Draußen, jenseits der Mauern ihrer kleinen Festung, tobten die Wirren des Libanon. Der palästinensische Widerstand organisierte sich, die Spannungen zwischen Staatsmacht und Flüchtlingen wuchsen. Der Libanon ist ein kleines Land, seit der Vertreibung der Palästinenser aus Israel war jeder zehnte Bewohner ein Flüchtling. Ihre große Zahl drohte die ohnehin wackelige Machtbalance der Clans und Religionen zum Kippen zu bringen. Immer wieder kam es zu Kämpfen zwischen Armee und Palästinensern. Vom Libanon aus griff die Palästinensische Befreiungsfront Israel an. Israel schlug zurück, etwa dreitausendmal allein zwischen 1968 und 1974. Auch um den Libanesen klar zu machen, dass sie keine Ruhe finden würden, solange sie den Palästinensern einen Stützpunkt für ihren Kampf geben würden.

Die Spannungen zwischen der christlich-maronitischen Armee auf der einen und den Palästinensern und ihren muslimischen Alliierten auf der anderen Seite entluden sich 1975 in einem Bürgerkrieg, der fünfzehn Jahre tobte. 1976 wurden Palästinenserlager in Ostbeirut von maronitischen Falangisten überrannt, 1978 marschierte Israel ein und schuf jene „Sicherheitszone“ im Südlibanon, die erst vergangene Woche, nach 22 Jahren, wieder geräumt wurde. Syrien besetzte das Land.
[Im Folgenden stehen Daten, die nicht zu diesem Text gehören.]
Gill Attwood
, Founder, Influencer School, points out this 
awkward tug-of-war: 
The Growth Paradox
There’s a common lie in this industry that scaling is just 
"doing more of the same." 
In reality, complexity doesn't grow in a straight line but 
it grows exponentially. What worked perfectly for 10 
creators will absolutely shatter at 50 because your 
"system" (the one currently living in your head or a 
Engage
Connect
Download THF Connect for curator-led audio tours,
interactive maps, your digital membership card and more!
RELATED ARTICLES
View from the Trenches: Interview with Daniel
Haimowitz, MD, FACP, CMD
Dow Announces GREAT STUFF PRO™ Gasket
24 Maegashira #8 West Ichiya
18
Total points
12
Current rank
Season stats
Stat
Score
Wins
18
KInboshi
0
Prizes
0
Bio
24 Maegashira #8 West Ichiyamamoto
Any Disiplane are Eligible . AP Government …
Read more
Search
Im Juni 1982 kam die zweite israelische Invasion, Flüchtlingslager wurden mit Bomben und Bulldozern attackiert. Kaum hatte Israel den Abzug der palästinensischen Kämpfer aus Beirut erzwungen, wurden im September 82 Sabra und Shatila, zwei Palästinenserlager, von der israelischen Armee eingekreist und dann von ihren Alliierten, rechten libanesischen Milizen, gestürmt. Ein Massaker: Binnen 48 Stunden waren 1.500 Bewohner tot. Der Krieg tobte weiter, das Land zerfiel in Bastionen diverser Milizen. Auch unter den Palästinensern kam es zu heftigen Kämpfen.

Aus ihrer Festung im Obergeschoss verfolgten die Khalafs das blutige Geschehen. Manchmal, sehr selten, erzählte der Vater von Palästina. „Als die Briten kamen und Bomben warfen, sind wir nicht weggerannt“, pflegte er zu sagen, „aber als die Juden kamen.“ Oder er kommentierte schimpfend, was er in der Zeitung las.
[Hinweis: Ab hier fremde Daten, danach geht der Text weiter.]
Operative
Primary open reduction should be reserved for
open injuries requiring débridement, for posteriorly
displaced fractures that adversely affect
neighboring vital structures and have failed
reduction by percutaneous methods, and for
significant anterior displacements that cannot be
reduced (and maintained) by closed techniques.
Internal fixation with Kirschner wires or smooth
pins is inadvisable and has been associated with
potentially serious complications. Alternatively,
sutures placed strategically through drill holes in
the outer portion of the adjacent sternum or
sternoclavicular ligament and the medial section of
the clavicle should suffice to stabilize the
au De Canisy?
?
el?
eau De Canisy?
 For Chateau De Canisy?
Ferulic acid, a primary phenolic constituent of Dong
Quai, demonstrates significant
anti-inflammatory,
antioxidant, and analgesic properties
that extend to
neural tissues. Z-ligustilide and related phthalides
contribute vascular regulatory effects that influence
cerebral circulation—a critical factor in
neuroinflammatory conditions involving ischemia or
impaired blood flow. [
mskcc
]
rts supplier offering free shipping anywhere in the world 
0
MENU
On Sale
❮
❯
Sie waren mittendrin und erlebten doch alles wie hinter Milchglas: Die Kämpfe der palästinensischen Fraktionen, der Einmarsch der Syrer, die Angriffe Israels auf Saida.
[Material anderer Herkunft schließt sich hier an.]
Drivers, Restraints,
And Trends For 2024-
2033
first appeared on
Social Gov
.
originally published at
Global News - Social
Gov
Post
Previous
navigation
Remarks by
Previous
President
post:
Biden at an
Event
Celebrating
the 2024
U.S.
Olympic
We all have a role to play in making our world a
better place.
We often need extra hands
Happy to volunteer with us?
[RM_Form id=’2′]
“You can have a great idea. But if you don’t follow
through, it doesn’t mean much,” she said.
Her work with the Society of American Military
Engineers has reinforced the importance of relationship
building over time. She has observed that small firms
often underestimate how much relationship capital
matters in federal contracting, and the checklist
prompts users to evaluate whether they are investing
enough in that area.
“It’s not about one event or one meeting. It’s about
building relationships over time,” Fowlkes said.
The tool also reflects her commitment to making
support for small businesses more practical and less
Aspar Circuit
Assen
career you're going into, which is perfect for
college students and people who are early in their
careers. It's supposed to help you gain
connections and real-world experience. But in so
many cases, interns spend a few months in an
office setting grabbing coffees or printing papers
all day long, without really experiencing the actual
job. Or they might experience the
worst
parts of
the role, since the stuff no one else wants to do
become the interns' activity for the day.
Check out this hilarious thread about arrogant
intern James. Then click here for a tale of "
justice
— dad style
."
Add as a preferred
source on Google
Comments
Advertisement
Während sich die Stadt mit Flüchtlingen aus dem Süden füllte, verfolgte Hisham, einer der beiden Zwillinge, die Invasion im Radio. „Die Israelis kamen immer näher. Und dann konnten wir die Flugzeuge hören und sehen, wie sie übers Meer heranflogen“, erzählt er. „Von da hinten kamen sie.“ Hisham zeigt aus dem Fenster und beschreibt mit den Händen die Flugbahn der Bomber. „Und dort in der Bucht lagen die Schiffe. Ich habe mir das alles angeschaut.“

Niemand nahm Notiz von ihnen. Kaum ein Nachbar wusste noch, dass die Khalafs im Obergeschoss Palästinenser waren. Drei israelische Soldaten, die einmal das Haus durchkämmten, zogen gleich wieder ab. Auch palästinensische Kämpfer, die nach Rekruten suchten, ließen sie in Ruhe. Selbst als die Stadt bombardiert wurde, blieb die Familie meist in der Wohnung, versteckte sich allenfalls im Treppenhaus. „Ich habe das Brummen der Flugzeuge gehört und die Bomben“, erinnert sich Naamat. „Ich sah das Licht der Bomben, und Vater sagte: „Habt keine Angst.“

Nur der Vater und die beiden großen Brüder tauchten überhaupt auf der Straße auf, wenn sie zur Arbeit in die Werkstatt gingen. Der Vater ging stets früh aus dem Haus, vormittags kaufte er zwischendurch das Nötigste ein und brachte es heim. Dann ging er wieder arbeiten. „Er mochte die Leute nicht“, glaubt Walid, „er hatte Angst, dass sie über uns reden.“

Die anderen sechs, die Mutter, die drei Schwestern Naamat, Naila und Nasiha und die Zwillingsbrüder Hisham und Adnan blieben all die Jahre unsichtbar. Die Zwillinge durften seit ihrem elften Lebensjahr überhaupt nicht hinaus. „Meine Mutter hatte schon Angst um mich, als ich noch ein Baby war“, sagt Hisham. „Sie hat mich mit einem Seil am Bein festgebunden. Oder sie hat mich ins Zimmer gesperrt.“

„Sie ließen mich nicht hinaus“, sagt sein Zwillingsbruder Adnan, „Nein, sagten sie und schlossen die Tür ab. Ich wollte, dass irgendjemand mich mitnimmt, aber sie sagten: ‚Nein.‘ Als ich versuchte, die Tür aufzuschließen, haben sie mir auf die Hände gehauen. Da habe ich aufgegeben und auch nicht mehr gefragt.“

Anfangs kamen zuweilen noch Besucher, Nachbarn und Verwandte. Bald kam keiner mehr. Was haben sie die vielen Jahre in ihrer Wohnung gemacht? „Wir haben gewaschen, gekocht, sauber gemacht. Und wenn wir etwas zu reden hatten, redeten wir auch“, sagt Naamat. Es war ein selbst gebasteltes Gefängnis, ein Kerker aus Angst – mit einem schönen Ausblick: Hinter den Dächern und Minaretten der Altstadt glänzt das Mittelmeer.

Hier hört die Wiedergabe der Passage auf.